Some of the most critical ingredients for narrative RPGs are as follows:
- Characters should be three dimensional; you should feel like they all have a story to tell and that they are unique in some way -- even if that's simply because they talk in a weird way or have a huge scar on the face.
- Every location should tell a story; this should be a strong focus on the level design side. Why are those monsters here? Why is it shaped like this? Why is it decorated like this? Ask yourself plenty of questions. Even if you don't always give the answer to the player, just defining those answers will help you create immersion.
- Even itemization should help immersion -- Why does that guy drop that sword? Where does it come from?
- Your combat mechanics and the powers displayed should feel coherent with your universe. Ideally, make use of some of the character's powers in dialog and cutscenes. Yes, your healer character can and should be able to heal a wounded NPC in a cutscene.
- Almost everything should feel like it is evolving narratively: the main character, the sidekick characters (if any), the areas the player travels through, the secondary character, and even the "bad guys."
- Your dialog must have multiple answers; avoid doing too much linear dialog, leave the opportunity to the player to create the personality and morality of his character. There is one exception to this, though, and that's if you create a narrative RPG based on a predefined character. The Witcher is one of those, for example; in that case, your goal is to create a portrayal of that character, to let the player become intimate with who that character is. This prevents you from having extremely contrasted choices in terms of personality or morality, as you have to stay close to the original character. But if it's done well, it's also extremely rewarding for the player.
The Witcher 2
There are a few ingredients that should be either avoided, or limited in their complexity, as they could actually dilute your main experience and lose your player's focus on the story. For example:
- Enemies should not respawn, or only do so if it makes sense narratively. Indeed, enemies respawning just for the sake of it, serves only one goal: grinding. You want to avoid this in a good narrative RPG, since if the player starts to grind, that means he is not following your story anymore, and in turn that your narrative has failed to keep him going.

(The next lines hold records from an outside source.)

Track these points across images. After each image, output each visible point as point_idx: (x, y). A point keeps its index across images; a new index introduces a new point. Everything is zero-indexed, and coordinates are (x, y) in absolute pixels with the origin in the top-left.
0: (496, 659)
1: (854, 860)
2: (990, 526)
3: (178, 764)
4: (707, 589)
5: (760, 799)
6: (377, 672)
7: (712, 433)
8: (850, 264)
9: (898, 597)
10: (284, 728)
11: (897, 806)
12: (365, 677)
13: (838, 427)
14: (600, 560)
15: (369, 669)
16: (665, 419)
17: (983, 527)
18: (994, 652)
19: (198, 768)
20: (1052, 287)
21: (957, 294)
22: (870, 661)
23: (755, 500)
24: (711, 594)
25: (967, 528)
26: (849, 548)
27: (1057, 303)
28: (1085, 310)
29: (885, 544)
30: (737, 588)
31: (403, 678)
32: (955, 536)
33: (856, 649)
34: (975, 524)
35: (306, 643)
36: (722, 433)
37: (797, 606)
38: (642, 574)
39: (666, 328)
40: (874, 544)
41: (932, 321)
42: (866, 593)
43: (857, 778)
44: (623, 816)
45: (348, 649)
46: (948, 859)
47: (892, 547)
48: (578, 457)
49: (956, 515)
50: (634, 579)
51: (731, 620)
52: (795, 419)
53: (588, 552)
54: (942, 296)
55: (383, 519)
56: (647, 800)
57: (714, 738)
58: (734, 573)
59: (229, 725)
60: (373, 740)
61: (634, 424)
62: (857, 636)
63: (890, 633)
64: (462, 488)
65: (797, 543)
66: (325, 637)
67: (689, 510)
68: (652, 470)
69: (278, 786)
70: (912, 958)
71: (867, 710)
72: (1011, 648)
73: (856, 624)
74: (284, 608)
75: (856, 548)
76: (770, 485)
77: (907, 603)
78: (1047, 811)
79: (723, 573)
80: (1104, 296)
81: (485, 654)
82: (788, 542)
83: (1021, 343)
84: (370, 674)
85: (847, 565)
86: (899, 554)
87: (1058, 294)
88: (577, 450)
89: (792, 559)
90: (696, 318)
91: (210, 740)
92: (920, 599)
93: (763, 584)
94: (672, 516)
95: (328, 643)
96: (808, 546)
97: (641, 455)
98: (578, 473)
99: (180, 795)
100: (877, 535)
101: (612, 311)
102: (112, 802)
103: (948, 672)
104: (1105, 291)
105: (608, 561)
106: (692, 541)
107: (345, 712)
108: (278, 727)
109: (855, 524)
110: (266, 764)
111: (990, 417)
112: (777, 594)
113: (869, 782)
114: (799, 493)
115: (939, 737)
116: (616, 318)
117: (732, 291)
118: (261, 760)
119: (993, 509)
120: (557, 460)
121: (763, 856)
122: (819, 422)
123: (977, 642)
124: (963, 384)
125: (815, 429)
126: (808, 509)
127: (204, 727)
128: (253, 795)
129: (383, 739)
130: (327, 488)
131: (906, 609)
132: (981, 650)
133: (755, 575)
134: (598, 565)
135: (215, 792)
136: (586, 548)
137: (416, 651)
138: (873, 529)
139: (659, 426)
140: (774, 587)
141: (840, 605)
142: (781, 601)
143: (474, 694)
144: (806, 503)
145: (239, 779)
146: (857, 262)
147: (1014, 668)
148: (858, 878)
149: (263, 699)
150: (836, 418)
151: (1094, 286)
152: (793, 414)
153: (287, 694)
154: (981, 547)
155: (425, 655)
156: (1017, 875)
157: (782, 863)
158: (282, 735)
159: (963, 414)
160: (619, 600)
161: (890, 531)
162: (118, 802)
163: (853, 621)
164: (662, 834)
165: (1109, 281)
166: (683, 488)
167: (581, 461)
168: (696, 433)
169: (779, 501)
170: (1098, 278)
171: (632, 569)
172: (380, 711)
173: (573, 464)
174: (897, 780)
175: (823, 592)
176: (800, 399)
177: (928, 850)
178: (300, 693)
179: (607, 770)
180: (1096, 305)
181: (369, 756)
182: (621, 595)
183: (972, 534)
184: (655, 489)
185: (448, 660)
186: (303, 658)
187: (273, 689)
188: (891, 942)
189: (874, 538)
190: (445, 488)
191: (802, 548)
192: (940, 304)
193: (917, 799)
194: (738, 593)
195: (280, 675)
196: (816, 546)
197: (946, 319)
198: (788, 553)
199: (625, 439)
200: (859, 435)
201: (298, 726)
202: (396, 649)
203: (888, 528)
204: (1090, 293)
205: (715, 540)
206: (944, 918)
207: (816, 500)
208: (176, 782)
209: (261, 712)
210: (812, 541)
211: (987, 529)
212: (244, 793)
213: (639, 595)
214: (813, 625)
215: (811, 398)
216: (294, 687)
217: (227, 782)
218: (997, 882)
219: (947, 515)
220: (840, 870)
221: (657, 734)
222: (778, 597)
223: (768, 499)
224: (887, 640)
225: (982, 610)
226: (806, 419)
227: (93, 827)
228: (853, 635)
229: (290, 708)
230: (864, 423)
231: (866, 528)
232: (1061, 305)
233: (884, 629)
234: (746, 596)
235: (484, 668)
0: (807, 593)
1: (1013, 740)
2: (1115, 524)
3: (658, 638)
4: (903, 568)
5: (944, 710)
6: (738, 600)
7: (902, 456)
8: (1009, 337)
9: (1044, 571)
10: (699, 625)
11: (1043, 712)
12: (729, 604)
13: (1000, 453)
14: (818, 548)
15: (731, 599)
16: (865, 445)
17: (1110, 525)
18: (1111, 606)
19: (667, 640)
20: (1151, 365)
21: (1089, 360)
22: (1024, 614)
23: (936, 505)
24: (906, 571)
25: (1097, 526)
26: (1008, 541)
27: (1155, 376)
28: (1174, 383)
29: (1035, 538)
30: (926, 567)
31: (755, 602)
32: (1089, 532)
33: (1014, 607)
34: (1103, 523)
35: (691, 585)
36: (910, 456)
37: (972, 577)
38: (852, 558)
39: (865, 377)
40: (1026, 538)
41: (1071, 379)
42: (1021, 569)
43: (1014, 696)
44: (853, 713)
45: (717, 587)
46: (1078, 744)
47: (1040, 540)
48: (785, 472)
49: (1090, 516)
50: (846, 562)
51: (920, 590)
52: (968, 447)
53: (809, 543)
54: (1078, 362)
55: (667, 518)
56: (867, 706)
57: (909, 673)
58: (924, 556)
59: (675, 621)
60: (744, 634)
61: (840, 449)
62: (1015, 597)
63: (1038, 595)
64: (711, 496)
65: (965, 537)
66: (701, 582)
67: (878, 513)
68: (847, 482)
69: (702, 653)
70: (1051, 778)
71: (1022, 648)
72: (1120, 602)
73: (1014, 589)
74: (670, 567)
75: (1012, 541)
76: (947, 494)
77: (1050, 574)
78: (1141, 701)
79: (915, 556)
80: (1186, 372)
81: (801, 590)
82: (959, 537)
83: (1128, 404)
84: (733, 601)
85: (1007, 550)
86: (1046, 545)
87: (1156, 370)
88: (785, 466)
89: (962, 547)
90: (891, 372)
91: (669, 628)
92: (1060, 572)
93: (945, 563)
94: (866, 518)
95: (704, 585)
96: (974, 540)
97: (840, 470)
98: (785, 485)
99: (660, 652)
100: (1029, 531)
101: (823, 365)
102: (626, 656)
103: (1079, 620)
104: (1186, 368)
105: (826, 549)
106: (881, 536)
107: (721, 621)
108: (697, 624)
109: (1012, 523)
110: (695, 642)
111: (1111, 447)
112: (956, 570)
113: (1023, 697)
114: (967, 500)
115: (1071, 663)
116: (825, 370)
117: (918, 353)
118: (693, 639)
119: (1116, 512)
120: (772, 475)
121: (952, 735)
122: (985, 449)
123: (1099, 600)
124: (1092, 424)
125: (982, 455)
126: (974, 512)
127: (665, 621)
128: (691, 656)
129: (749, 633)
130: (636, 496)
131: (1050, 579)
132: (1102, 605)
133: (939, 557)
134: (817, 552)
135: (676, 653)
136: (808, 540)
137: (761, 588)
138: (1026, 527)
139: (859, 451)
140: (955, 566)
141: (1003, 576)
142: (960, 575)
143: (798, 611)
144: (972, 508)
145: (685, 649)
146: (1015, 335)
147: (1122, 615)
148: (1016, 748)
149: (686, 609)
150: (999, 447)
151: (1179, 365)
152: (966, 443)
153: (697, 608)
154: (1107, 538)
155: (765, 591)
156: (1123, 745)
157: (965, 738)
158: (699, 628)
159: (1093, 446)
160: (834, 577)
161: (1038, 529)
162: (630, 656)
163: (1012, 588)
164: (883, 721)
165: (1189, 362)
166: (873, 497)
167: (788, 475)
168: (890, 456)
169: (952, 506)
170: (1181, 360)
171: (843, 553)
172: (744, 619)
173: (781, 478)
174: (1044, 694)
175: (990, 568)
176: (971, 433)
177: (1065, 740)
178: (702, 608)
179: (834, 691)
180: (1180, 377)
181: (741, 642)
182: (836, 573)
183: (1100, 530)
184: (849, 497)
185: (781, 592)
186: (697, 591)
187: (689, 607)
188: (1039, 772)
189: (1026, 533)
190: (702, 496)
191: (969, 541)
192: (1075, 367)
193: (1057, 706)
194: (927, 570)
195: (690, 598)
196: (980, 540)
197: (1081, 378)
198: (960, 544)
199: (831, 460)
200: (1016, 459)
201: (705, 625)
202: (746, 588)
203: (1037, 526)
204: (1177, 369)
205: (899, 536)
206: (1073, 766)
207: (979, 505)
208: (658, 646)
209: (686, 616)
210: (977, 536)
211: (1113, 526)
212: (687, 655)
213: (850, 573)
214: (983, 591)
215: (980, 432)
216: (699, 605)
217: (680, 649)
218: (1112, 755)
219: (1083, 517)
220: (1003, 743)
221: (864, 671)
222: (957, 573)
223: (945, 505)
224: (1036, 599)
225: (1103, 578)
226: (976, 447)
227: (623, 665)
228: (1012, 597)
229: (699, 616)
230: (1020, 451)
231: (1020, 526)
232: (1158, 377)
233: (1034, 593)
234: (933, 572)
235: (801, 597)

- You don't need a crafting system, but if you really want one or can't avoid having one due to the story -- as in The Witcher -- avoid making it complex, or grinding-oriented. Dragon Age II is a good example of this; its resource nodes only need to be harvested once and that's it, thus completely avoiding the grind, and instead simply giving an incentive for exploration.
- You don't need a very complex character evolution and itemization; you are not Diablo. Even though it is important for your player to feel that he can customize his characters and make them evolve more or less as he wishes, the system should not be too deep or complex. Remember, you want your player to feel driven by your story, not by comparing a new sword every 10 seconds or by thinking for 30 minutes about where to put that next talent point. As for itemization, it is way more important for it to make sense narratively, to have lore attached to it, than to be extremely flexible. Basically, it's better for the player to acquire Excalibur, rather than for the game to drop 20 longswords, all with slightly different stats.
Narrative and immersion are your keywords; never forget them.